* _Problem requirements_
Condense the paragraph of the forum thread below that begins "I have found the intel video driver" into a short bulleted list that keeps its main points.

* _Text provided_
--- BEGIN ---
# pc freezes when I switch to x



## doughy (Jan 8, 2018)

I boot my system and it works fine.  It goes to kdm as usual but after I switch back to another console and try to go back to X it freezes.  Does anyone have an idea of why this could be happening?


----------



## ldgc (Jan 8, 2018)

Please indicate:

1) `freebsd-version`
2) Virtual terminal (vt or sc)
3) VM or bare metal


----------



## doughy (Jan 8, 2018)

FreeBSD-version: 11.1
Terminal: sc
bare metal


----------



## ldgc (Jan 8, 2018)

doughy said:


> Terminal: sc



The issue happens with vt?


----------



## doughy (Jan 8, 2018)

I haven't tried with vt.  I switched to sc so I could have better screen resolutions that weren't offered with vt.  I'll try vt right now and see what it does.


----------



## doughy (Jan 8, 2018)

I switched back to vt and I can switch between consoles and keep kde running but the consoles aren't working right.  I tried some different settings in rc.conf that I had added to make better resolutions work and still have the same issue.


----------



## ldgc (Jan 8, 2018)

doughy said:


> I tried some different settings in rc.conf that I had added to make better resolutions work



Which settings did you chose?


----------



## doughy (Jan 8, 2018)

kld_list="NVidia-modeset"

with this setting x will run but the consoles have nothing but a lot of abstract colors on the screen
w/o it it won't run x but the consoles are fine


----------



## ldgc (Jan 8, 2018)

I am sorry, but I don't have the knowledge to help you more


----------



## doughy (Jan 8, 2018)

I kept trying to figure out what's causing it and I think it's the resolution I'm using.  I removed the line in rc.conf specifying the mode of the resolution I want and it runs fine. even if I start the resolution after booting it will prevent  me from switching between consoles and kde


----------



## doughy (Jan 8, 2018)

I've been playing with the higher resolutions and have determined that that is the problem.  When I run a higher resolution I can't switch between kde and consoles.  Is there a way I can work around this?


----------



## thebardian (Jan 8, 2018)

doughy said:


> I've been playing with the higher resolutions and have determined that that is the problem.  When I run a higher resolution I can't switch between kde and consoles.  Is there a way I can work around this?


I have found the intel video driver buggy sometimes for console switching, I don't know the nvidia sittuation though. I wonder, maybe it's more common than I thought, for buggy video drivers to bug your console? For my part, I leave the console resolution settings alone, because I'm always in X anyways. Sorry this wasn't any help. Good luck.


----------



## SirDice (Jan 9, 2018)

thebardian said:


> For my part, I leave the console resolution settings alone, because I'm always in X anyways.


Same here, I really don't see the point of changing the console resolution if you're going to boot straight to X.


----------
--- END ---
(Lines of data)
--- BEGIN ---
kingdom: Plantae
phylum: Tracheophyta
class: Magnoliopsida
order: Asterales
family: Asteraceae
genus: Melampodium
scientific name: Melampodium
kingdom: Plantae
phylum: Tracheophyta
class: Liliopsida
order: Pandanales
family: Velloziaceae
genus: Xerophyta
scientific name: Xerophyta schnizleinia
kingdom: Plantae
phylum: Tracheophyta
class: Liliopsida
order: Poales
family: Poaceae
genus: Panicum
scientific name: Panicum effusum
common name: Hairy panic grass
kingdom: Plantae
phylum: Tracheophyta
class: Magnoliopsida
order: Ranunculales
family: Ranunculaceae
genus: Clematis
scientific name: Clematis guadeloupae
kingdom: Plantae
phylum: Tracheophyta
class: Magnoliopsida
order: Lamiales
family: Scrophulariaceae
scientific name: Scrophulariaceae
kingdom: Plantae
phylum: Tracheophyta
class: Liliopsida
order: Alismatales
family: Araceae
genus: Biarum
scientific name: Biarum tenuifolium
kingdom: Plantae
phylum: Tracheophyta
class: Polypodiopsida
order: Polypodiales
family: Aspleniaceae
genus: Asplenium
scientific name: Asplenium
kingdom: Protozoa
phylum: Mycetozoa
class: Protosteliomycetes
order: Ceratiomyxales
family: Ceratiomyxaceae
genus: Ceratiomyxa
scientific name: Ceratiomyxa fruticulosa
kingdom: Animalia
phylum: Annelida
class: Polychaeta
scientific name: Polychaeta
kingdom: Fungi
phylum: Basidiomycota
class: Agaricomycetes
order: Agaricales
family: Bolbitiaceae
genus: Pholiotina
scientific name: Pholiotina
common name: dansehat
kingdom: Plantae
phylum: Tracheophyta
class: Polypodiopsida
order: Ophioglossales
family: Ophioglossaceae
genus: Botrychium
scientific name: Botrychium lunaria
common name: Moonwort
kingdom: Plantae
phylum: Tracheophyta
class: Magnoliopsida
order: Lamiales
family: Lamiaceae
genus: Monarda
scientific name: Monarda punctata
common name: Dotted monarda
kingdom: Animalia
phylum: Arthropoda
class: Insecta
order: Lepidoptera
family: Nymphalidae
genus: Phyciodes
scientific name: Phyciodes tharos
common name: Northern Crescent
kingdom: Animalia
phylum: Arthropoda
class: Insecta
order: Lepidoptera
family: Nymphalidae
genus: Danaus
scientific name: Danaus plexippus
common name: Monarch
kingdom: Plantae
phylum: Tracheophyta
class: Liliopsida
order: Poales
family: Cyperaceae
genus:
--- END ---
* _Written answer_
- The Intel video driver has sometimes been buggy when switching consoles.
- The poster does not know how the Nvidia driver behaves.
- The poster wonders whether buggy video drivers interfering with the console may be more common than expected.
- The poster leaves console resolution settings alone because they are always in X.
- The poster apologizes for not being of help and wishes good luck.